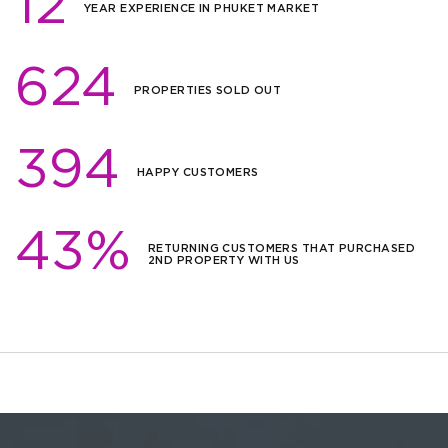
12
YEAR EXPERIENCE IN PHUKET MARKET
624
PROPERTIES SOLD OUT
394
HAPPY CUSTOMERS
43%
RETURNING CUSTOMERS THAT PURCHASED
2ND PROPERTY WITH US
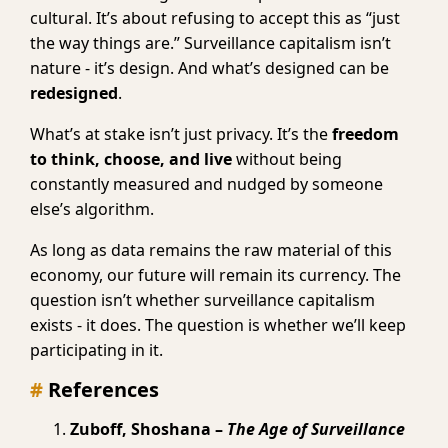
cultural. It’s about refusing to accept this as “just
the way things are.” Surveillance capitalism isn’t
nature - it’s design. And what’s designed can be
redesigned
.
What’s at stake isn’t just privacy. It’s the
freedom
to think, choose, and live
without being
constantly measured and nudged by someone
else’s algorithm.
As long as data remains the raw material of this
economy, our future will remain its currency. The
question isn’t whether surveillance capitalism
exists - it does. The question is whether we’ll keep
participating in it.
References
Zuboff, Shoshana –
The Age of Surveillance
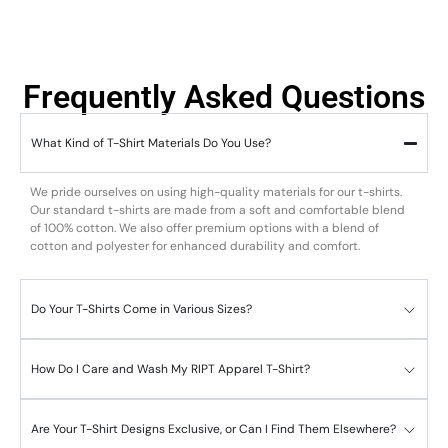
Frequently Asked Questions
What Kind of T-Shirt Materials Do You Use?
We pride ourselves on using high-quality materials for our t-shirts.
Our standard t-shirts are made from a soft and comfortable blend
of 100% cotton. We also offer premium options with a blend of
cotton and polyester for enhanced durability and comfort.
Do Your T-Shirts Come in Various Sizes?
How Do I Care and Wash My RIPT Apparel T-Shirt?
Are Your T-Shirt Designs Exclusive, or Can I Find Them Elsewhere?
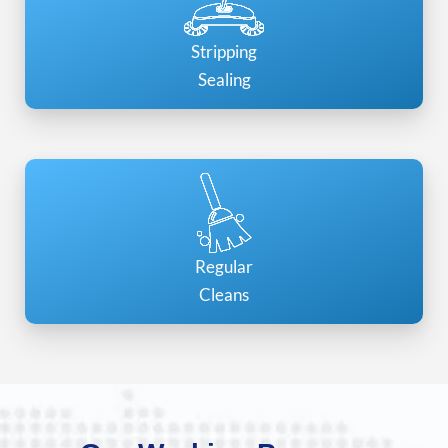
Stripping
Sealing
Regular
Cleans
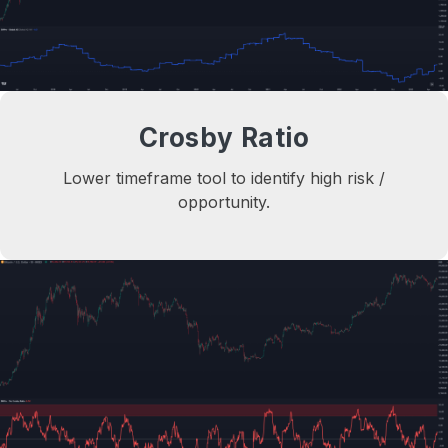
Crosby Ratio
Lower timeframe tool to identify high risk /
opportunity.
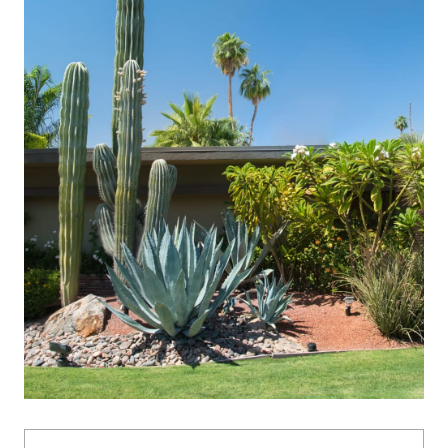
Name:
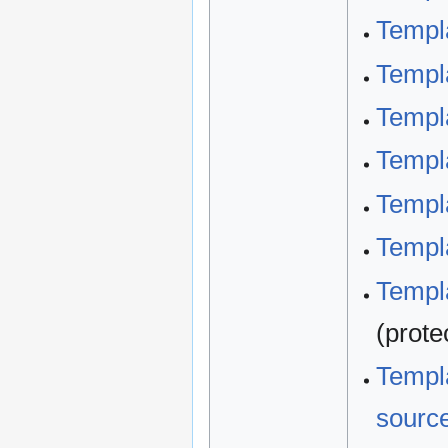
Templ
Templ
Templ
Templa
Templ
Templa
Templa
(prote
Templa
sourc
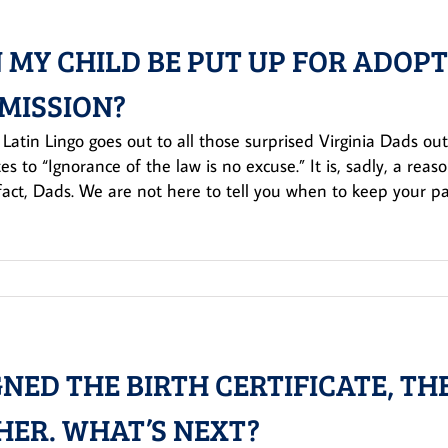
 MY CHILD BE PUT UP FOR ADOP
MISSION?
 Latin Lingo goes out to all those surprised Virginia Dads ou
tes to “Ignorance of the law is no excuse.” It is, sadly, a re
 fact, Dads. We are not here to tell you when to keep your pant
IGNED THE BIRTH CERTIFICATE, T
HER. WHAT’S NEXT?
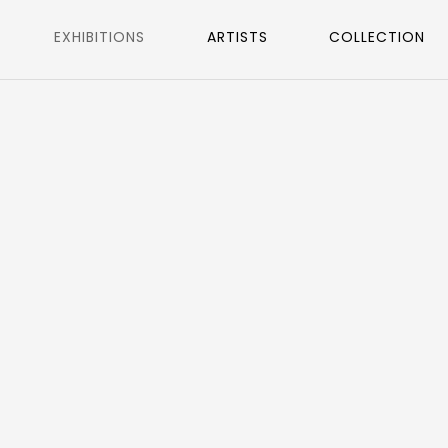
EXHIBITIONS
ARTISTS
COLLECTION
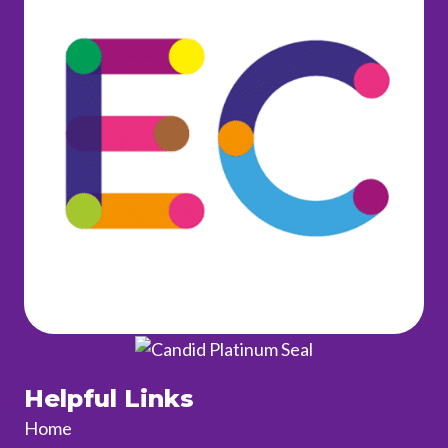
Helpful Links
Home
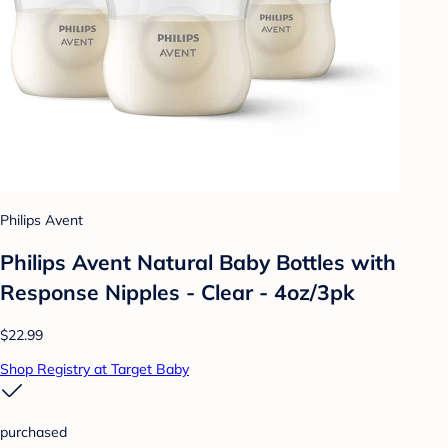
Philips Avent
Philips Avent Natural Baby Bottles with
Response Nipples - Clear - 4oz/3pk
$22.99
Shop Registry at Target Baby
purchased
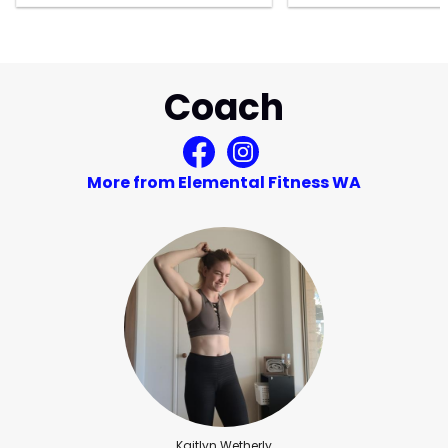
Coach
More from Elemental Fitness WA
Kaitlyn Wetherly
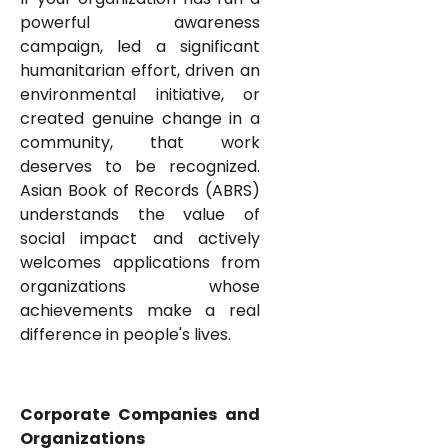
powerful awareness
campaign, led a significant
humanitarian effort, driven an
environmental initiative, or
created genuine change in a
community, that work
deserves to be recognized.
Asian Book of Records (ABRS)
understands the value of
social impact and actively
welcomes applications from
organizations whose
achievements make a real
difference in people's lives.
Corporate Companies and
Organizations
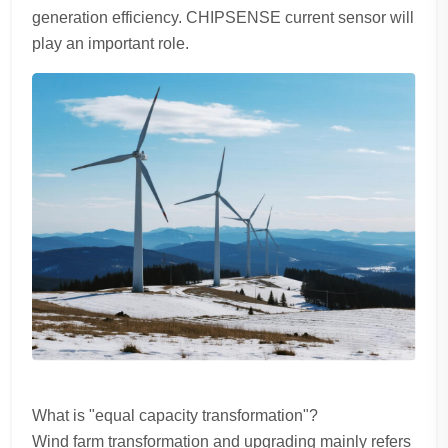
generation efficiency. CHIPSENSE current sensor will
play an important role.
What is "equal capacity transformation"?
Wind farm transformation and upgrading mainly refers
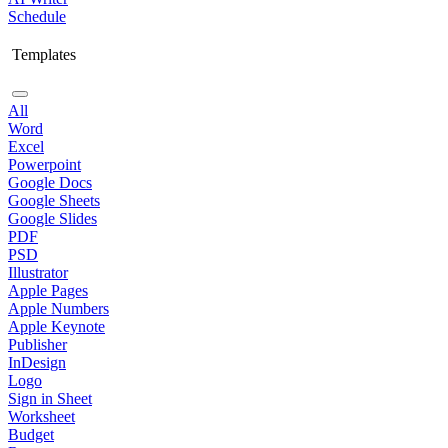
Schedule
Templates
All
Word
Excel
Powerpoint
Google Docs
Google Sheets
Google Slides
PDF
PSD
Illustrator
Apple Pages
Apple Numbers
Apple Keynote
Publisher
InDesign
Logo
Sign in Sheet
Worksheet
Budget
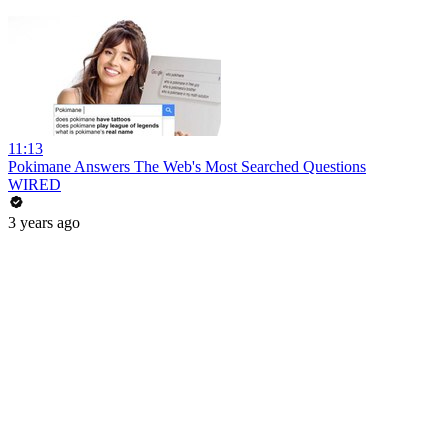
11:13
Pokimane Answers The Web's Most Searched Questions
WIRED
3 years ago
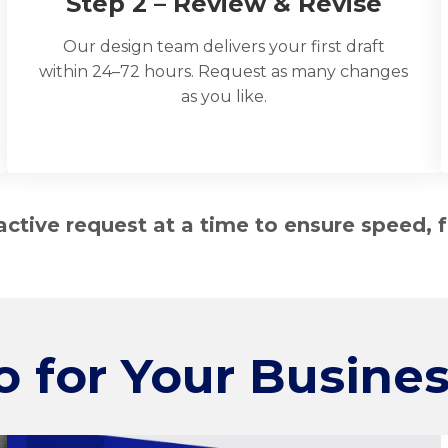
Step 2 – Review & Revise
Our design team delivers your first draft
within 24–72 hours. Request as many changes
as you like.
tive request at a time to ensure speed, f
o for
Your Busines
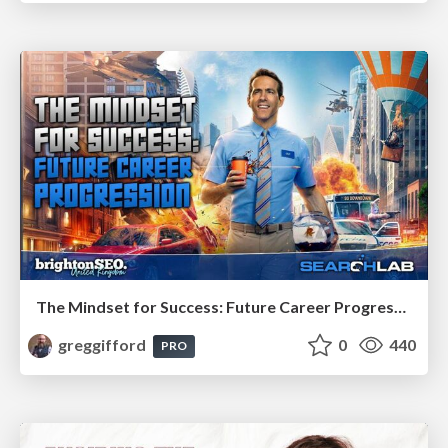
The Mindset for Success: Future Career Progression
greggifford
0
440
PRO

☆ ☆ ☆ ☆ ☆ ☆ ☆

**Exercise brief:**
The response should repeat each record precisely and contain no pictures.

**Solution to the exercise:**
12
YEAR EXPERIENCE IN PHUKET MARKET
624
PROPERTIES SOLD OUT
394
HAPPY CUSTOMERS
43%
RETURNING CUSTOMERS THAT PURCHASED
2ND PROPERTY WITH US
cultural. It’s about refusing to accept this as “just
the way things are.” Surveillance capitalism isn’t
nature - it’s design. And what’s designed can be
redesigned
.
What’s at stake isn’t just privacy. It’s the
freedom
to think, choose, and live
without being
constantly measured and nudged by someone
else’s algorithm.
As long as data remains the raw material of this
economy, our future will remain its currency. The
question isn’t whether surveillance capitalism
exists - it does. The question is whether we’ll keep
participating in it.
References
Zuboff, Shoshana –
The Age of Surveillance
Frequently Asked Questions
What Kind of T-Shirt Materials Do You Use?
We pride ourselves on using high-quality materials for our t-shirts.
Our standard t-shirts are made from a soft and comfortable blend
of 100% cotton. We also offer premium options with a blend of
cotton and polyester for enhanced durability and comfort.
Do Your T-Shirts Come in Various Sizes?
How Do I Care and Wash My RIPT Apparel T-Shirt?
Are Your T-Shirt Designs Exclusive, or Can I Find Them Elsewhere?
Stripping
Sealing
Regular
Cleans
Crosby Ratio
Lower timeframe tool to identify high risk /
opportunity.
Name:
Templ
Templ
Templ
Templa
Templ
Templa
Templa
(prote
Templa
sourc
 MY CHILD BE PUT UP FOR ADOP
MISSION?
 Latin Lingo goes out to all those surprised Virginia Dads ou
tes to “Ignorance of the law is no excuse.” It is, sadly, a re
 fact, Dads. We are not here to tell you when to keep your pant
IGNED THE BIRTH CERTIFICATE, T
HER. WHAT’S NEXT?
EXHIBITIONS
ARTISTS
COLLECTION
Helpful Links
Home
Philips Avent
Philips Avent Natural Baby Bottles with
Response Nipples - Clear - 4oz/3pk
$22.99
Shop Registry at Target Baby
purchased
Coach
More from Elemental Fitness WA
Kaitlyn Wetherly
powerful awareness
campaign, led a significant
humanitarian effort, driven an
environmental initiative, or
created genuine change in a
community, that work
deserves to be recognized.
Asian Book of Records (ABRS)
understands the value of
social impact and actively
welcomes applications from
organizations whose
achievements make a real
difference in people's lives.
Corporate Companies and
Organizations
generation efficiency. CHIPSENSE current sensor will
play an important role.
What is "equal capacity transformation"?
Wind farm transformation and upgrading mainly refers
Schedule
Templates
All
Word
Excel
Powerpoint
Google Docs
Google Sheets
Google Slides
PDF
PSD
Illustrator
Apple Pages
Apple Numbers
Apple Keynote
Publisher
InDesign
Logo
Sign in Sheet
Worksheet
Budget
11:13
Pokimane Answers The Web's Most Searched Questions
WIRED
3 years ago
Step 2 – Review & Revise
Our design team delivers your first draft
within 24–72 hours. Request as many changes
as you like.
tive request at a time to ensure speed, f
o for
Your Busines
The Mindset for Success: Future Career Progression
greggifford
0
440
PRO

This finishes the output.